O BES fez um aumento de capital recente de cerca de mil milhões de euros. Um incumprimento do GES arruinará o efeito do aumento de capital, feito para melhorar os ratios do banco - e novo aumento de capital vai ser necessário a curto prazo. A possibilidade do saneamento do balanço do BES terminar no desaparecimento do banco, por fusão noutro banco, nacional ou internacional, começa a ser inquietante.
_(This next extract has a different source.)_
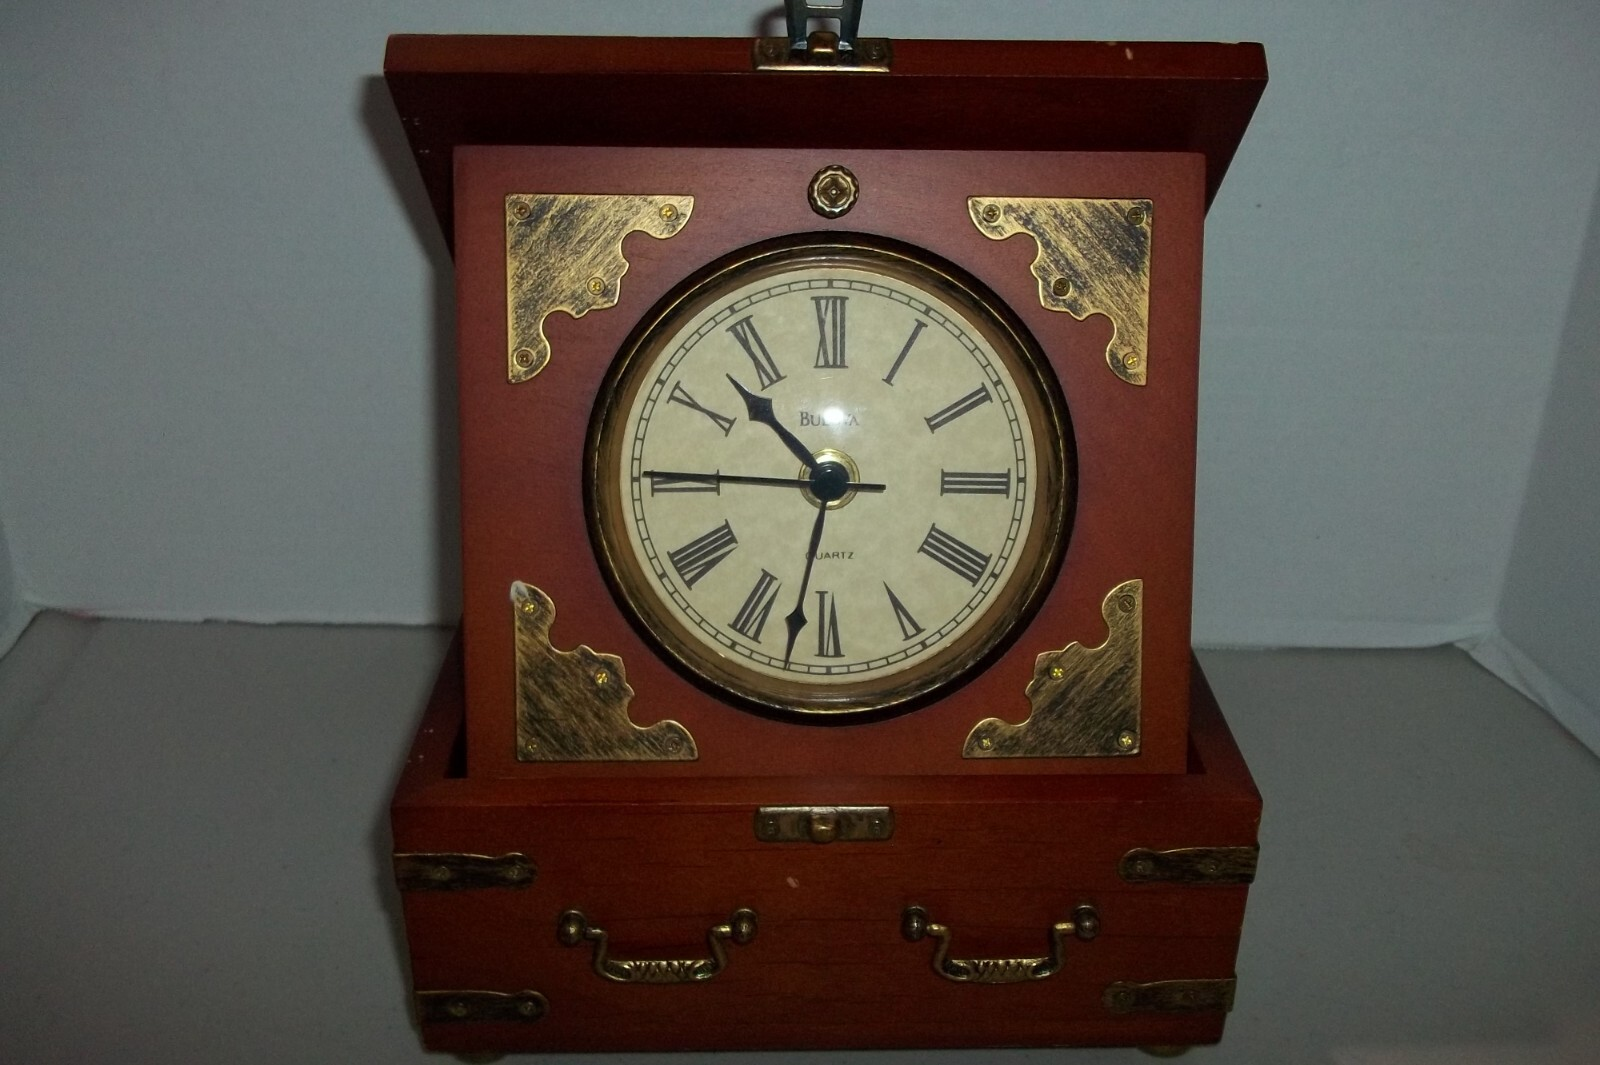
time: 10:45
E o assunto da nova equipe de gestão é tudo menos reconfortante, por aquilo que significa: mostra que para gerir um BES nestas circunstancias o parece ser importante são as ligações politicas e a capacidade de facilitação e influencia junto do poder politico e da "nomenclatura" no poder, e que são essas capacidades que contam. Isso é especialmente gritante no caso do indigitado presidente da comissão executiva, um gestor sem experiencia de banca, que fez carreira empresarial num monopólio sem concorrencia a sério e que alavancou isso para se tornar politicamente relevante (muitas vezes com teses tecnicamente duvidosas) como ideologo de serviço ao governo e ás teses da austeridade radical. Um investimento que parece que lhe continua a render bons "dividendos".